O cuidado é, sem dúvida, a grande experiência humanizadora onde aprendemos o verdadeiro significado da vida e cumprimos plenamente a nossa missão: amar e cuidar rostos concretos, promovendo a dignidade de cada vida humana.

O amor que brota do coração de cada um, em união com o Sagrado Coração de Jesus, conduz ao milagre do encontro e à pacificação de vontades, para que o Espírito nos possa guiar segundo os desígnios de Deus, para a construção de um mundo mais justo e compassivo. É no Coração de Cristo, o centro ardente do amor, que nos reconhecemos como filhos amados e aprendemos a amar a humanidade.

Porque o segredo da vida é amar. E o segredo do amor é cuidar.

 

E uma última pergunta de enquadramento deste encíclica no pontificado do Papa Francisco: é uma chave de leitura do seu pontificado, marcado pelo amor e pelo acolhimento de todos, todos, todos, pela ternura, pela misericórdia, pela compaixão entre próximos e entre nações?

Nesta encíclica, o Papa Francisco apresenta-nos um Deus que é amor, seguramente a chave de leitura do seu pontificado.

Temos um Deus que se fez homem, morreu por nós pregado na cruz, a expressão máxima do Seu amor pela humanidade. Da ferida do lado aberto de Cristo brota em permanência a corrente do Amor que não se esgota, oferecido de forma incondicional, a cada um de nós tal como somos, apesar de todos os erros, culpas e diferenças.

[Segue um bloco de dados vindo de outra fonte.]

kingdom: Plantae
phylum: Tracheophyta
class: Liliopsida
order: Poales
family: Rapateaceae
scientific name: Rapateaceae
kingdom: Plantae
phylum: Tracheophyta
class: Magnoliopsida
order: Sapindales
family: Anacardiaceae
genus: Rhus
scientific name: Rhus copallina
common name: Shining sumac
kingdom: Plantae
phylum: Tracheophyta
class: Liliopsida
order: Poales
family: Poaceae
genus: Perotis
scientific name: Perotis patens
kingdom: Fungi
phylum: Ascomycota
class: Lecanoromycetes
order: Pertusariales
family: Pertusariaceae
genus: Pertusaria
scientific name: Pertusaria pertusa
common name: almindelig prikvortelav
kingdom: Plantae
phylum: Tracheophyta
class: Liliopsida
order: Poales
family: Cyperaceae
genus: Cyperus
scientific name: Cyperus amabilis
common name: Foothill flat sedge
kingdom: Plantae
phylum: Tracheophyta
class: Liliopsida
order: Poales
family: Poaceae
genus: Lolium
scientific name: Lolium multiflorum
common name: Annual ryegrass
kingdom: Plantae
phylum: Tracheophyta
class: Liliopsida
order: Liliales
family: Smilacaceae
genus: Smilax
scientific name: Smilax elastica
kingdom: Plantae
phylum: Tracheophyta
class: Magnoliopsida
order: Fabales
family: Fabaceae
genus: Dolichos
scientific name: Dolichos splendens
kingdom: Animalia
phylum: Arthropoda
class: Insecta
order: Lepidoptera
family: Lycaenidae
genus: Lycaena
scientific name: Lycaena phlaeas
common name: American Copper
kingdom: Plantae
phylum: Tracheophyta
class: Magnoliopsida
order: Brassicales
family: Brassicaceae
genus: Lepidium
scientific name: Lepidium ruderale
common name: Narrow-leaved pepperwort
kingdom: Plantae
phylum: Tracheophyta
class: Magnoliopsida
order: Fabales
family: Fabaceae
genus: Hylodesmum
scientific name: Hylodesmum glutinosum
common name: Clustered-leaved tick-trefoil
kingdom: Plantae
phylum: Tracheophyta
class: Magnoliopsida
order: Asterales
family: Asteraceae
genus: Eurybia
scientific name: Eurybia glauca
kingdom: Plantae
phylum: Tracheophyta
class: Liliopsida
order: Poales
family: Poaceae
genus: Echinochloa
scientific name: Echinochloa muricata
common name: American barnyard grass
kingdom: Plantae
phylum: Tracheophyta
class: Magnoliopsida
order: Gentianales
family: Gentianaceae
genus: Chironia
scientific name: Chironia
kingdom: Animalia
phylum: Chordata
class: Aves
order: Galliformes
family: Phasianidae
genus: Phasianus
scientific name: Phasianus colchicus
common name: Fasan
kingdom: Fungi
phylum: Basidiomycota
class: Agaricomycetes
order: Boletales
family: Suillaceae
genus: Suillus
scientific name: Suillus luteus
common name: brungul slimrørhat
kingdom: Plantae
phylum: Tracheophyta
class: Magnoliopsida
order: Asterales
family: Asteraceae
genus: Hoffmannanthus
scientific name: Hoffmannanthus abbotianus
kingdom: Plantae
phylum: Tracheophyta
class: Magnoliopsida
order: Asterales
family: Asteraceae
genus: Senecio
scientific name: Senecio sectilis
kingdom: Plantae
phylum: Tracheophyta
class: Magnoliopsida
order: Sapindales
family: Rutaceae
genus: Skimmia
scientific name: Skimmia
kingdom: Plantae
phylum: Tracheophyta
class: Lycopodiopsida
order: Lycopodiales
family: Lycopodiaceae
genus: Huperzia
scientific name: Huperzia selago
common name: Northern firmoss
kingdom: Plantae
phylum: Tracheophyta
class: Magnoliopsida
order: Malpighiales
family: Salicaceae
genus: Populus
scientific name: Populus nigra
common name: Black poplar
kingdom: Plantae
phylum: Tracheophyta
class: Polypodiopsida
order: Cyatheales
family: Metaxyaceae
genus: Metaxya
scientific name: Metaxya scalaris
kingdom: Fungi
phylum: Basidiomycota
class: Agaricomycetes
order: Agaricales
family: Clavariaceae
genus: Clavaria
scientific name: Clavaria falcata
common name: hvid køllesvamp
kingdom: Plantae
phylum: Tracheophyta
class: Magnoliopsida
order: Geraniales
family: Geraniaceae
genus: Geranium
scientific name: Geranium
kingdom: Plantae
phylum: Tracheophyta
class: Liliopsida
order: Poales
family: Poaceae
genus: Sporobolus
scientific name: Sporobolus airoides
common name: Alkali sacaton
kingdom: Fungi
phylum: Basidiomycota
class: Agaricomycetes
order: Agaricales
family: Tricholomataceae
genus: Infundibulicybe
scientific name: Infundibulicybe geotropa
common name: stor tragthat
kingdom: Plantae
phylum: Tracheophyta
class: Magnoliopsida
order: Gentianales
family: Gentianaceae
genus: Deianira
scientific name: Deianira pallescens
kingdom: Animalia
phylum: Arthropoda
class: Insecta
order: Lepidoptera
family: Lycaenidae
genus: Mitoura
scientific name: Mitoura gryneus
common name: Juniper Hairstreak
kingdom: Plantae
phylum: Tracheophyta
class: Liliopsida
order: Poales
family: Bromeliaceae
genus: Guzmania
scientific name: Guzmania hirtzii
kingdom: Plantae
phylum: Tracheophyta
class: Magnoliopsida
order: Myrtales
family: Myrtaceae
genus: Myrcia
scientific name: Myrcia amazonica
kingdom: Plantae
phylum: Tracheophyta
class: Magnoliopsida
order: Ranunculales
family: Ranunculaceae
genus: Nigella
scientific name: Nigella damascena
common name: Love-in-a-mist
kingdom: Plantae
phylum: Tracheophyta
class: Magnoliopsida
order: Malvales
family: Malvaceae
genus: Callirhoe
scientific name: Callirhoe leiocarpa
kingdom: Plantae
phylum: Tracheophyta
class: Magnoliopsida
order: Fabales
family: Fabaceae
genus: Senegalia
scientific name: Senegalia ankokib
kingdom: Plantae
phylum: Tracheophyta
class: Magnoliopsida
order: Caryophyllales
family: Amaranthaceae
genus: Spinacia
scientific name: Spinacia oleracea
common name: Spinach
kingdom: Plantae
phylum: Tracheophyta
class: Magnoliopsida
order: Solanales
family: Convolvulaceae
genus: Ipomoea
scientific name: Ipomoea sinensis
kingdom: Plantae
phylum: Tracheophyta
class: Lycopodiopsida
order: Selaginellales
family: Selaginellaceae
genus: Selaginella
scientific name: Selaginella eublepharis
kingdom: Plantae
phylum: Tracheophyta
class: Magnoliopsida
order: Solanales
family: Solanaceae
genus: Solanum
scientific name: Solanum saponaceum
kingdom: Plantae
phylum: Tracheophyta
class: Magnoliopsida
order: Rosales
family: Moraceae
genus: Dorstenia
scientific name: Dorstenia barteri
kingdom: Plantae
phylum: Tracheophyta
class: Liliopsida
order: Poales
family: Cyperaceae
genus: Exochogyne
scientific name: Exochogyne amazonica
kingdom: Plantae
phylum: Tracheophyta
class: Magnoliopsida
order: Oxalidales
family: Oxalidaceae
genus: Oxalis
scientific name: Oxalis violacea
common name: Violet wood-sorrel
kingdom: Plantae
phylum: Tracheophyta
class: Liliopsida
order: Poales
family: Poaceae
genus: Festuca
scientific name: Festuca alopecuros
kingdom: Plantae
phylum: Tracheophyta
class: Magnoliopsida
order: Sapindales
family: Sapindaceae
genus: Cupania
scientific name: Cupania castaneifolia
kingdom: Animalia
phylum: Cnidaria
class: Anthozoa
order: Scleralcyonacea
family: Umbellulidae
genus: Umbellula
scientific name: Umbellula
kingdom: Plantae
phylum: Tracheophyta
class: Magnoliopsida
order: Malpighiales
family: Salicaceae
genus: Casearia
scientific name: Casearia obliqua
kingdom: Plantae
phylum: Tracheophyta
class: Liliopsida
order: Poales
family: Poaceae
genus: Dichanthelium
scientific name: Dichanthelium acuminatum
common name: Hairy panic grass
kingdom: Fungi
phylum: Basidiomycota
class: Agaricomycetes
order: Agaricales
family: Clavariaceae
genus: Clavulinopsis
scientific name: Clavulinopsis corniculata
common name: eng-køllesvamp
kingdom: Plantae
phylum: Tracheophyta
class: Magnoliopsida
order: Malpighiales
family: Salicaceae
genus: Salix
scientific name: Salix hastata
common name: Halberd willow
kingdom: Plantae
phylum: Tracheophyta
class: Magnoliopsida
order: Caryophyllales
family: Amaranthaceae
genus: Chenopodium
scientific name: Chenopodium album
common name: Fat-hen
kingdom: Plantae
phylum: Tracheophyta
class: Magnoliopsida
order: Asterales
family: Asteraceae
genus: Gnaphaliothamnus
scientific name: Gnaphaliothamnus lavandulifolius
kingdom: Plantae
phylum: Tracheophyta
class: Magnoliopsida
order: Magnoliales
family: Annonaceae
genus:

Com o nosso coração renovado e profundamente unido ao Coração de Cristo, tenhamos a coragem de colaborar com o Papa Francisco na difícil, mas importante, missão de construir uma Igreja inclusiva, missionária, em saída, de portas abertas, sem medo de percorrer as estradas do mundo e as periferias da humanidade, centrada no verdadeiro espírito do Evangelho. Uma Igreja sinodal, onde todos – leigos e consagrados, caminhem em conjunto, iluminados pelo Espírito Santo e guiados apenas pela vontade de Deus.